● WORK TO BE COMPLETED: Scan the lines below for "Return"; report the number of lines that contain it, and only that.
### GIVEN DATA
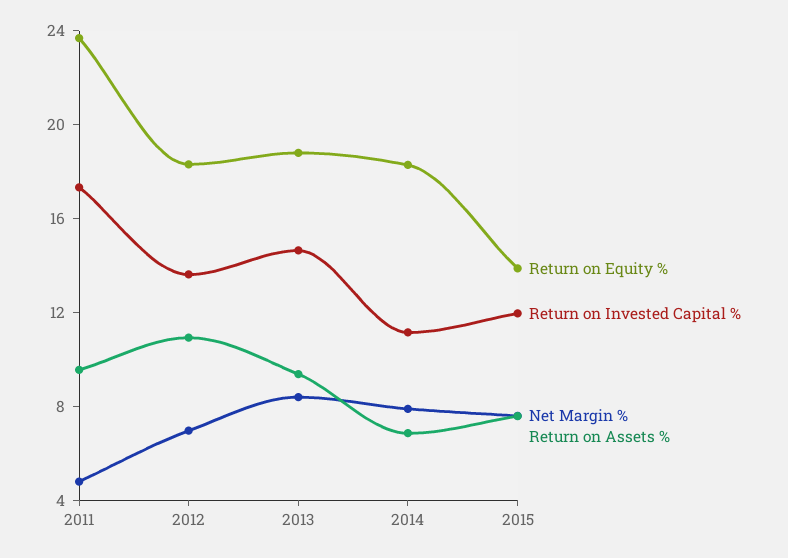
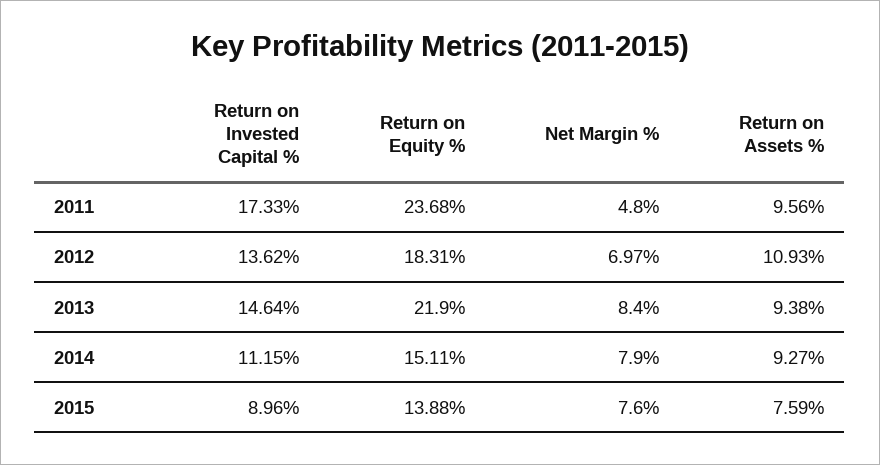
  {
    "Return on Equity %": {
      "2011": 23.68,
      "2012": 18.31,
-     "2013": 19,
+     "2013": 21.9,
-     "2014": 18,
+     "2014": 15.11,
      "2015": 13.88
    },
    "Return on Invested Capital %": {
      "2011": 17.33,
      "2012": 13.62,
      "2013": 14.64,
      "2014": 11.15,
-     "2015": 12
+     "2015": 8.96
    },
    "Net Margin %": {
      "2011": 4.8,
      "2012": 6.97,
      "2013": 8.4,
      "2014": 7.9,
      "2015": 7.6
    },
    "Return on Assets %": {
      "2011": 9.56,
      "2012": 10.93,
      "2013": 9.38,
-     "2014": 7,
+     "2014": 9.27,
      "2015": 7.59
    }
  }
######
● WRITTEN ANSWER: 3